What really goes on in somebody else’s mind? At best we can guess, and when that person’s been dead for a long time that guessing involves some reasoned speculation. I enjoyed Jeffrey Rubin-Dorsky’s reasoned speculation in Adrift in the Old World: The Psychological Pilgrimage of Washington Irving. The book itself is a few decades old now, but it does raise many relevant issues. For me personally, it was, in parts, like reading my own psychological profile. Irving is an interesting study. (Unlike me) he had early success as a writer but he was a continual self-doubter. He was also a poor investor, making money on his writing only to lose large sums investing in ventures that failed. He also had a sense of not belonging which would seem strange for a New Yorker today. Although he finally felt he fit in when he settled, as a famous writer, in Tarrytown, this book really only covers his European years.

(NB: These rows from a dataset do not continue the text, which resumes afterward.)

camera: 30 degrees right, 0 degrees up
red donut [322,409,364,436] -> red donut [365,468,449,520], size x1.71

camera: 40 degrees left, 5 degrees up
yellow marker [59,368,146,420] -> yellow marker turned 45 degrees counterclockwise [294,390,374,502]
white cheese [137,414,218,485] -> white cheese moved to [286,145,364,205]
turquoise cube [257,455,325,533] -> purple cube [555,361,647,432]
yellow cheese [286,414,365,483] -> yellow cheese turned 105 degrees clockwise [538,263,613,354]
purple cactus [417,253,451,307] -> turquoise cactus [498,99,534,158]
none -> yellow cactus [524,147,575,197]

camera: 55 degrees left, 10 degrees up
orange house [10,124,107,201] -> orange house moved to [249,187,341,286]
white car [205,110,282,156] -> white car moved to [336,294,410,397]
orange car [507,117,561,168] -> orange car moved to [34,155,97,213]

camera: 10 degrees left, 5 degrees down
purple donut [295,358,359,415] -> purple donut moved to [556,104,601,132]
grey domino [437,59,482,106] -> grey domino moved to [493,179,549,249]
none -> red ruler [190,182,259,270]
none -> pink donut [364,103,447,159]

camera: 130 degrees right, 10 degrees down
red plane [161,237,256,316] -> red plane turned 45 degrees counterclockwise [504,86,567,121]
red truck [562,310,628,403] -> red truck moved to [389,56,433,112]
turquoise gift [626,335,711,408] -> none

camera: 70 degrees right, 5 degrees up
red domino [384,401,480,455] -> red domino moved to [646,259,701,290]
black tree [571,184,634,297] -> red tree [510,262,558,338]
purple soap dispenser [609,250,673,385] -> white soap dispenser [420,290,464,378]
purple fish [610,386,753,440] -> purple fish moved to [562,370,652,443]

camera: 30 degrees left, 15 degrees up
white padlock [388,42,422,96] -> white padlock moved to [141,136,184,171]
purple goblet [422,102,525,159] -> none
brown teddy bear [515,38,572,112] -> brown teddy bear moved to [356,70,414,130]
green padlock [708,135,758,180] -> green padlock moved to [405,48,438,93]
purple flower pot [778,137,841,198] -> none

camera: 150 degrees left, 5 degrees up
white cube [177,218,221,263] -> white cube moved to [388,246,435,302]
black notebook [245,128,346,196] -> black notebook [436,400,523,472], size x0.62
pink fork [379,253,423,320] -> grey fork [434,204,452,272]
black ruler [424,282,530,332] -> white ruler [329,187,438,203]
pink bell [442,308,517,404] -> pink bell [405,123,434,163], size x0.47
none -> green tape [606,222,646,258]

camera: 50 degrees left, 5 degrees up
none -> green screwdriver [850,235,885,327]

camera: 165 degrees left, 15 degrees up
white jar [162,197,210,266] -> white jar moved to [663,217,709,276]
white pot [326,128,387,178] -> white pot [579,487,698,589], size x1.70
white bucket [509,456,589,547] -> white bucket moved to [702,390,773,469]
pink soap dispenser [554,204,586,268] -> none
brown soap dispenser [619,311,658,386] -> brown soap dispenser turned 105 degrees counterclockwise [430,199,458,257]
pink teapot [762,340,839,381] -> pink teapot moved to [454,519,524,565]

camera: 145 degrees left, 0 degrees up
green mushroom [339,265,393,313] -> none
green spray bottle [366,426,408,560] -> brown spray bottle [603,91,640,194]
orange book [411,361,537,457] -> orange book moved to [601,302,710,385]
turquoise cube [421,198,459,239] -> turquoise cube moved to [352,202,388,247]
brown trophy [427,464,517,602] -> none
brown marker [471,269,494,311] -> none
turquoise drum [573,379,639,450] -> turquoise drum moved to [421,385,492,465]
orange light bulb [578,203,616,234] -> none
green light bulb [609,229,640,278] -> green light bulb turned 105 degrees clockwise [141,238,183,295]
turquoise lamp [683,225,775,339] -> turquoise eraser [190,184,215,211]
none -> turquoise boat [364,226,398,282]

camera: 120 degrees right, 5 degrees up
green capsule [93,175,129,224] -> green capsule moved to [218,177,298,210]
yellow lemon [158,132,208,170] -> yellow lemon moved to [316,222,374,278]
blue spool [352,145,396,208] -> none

While traveling for seventeen years in mainly Britain, France, Germany, and Spain, Irving wrote four very different “Sketch Books.” These weren’t really short stories as we’ve come to understand them, at least not always, but they affirmed his place in the literary firmament. Adrift in the Old World covers these four books while bringing incidental mention of several others into the picture. Irving must be a difficult writer to cover. He was not only prolific, but he wrote about diverse topics and sometimes at great length. Of course, he was trying to make a living as a writer and people in those days had more time to read. Breaking out a set of only four of his books makes this more digestible.
Even though I learned a lot from this book, it wasn’t always easy reading. It gets a bit academic in parts and the paragraphs are far too long. Still, there’s good information here. I’ve been trying to wrap my head around Irving for some time now, as a glance at the books I’ve covered recently ought to suggest. Although he’s not ignored by literary scholars, there aren’t many general interest books written on him. There are other writers that more capture the modern imagination. Still, literary history of the early United States is a fascinating venture in its own right. For those who like to try to figure out what other people are thinking (and I have to admit to that avocation) this is a good entryway into what may have been the mental world of Washington Irving.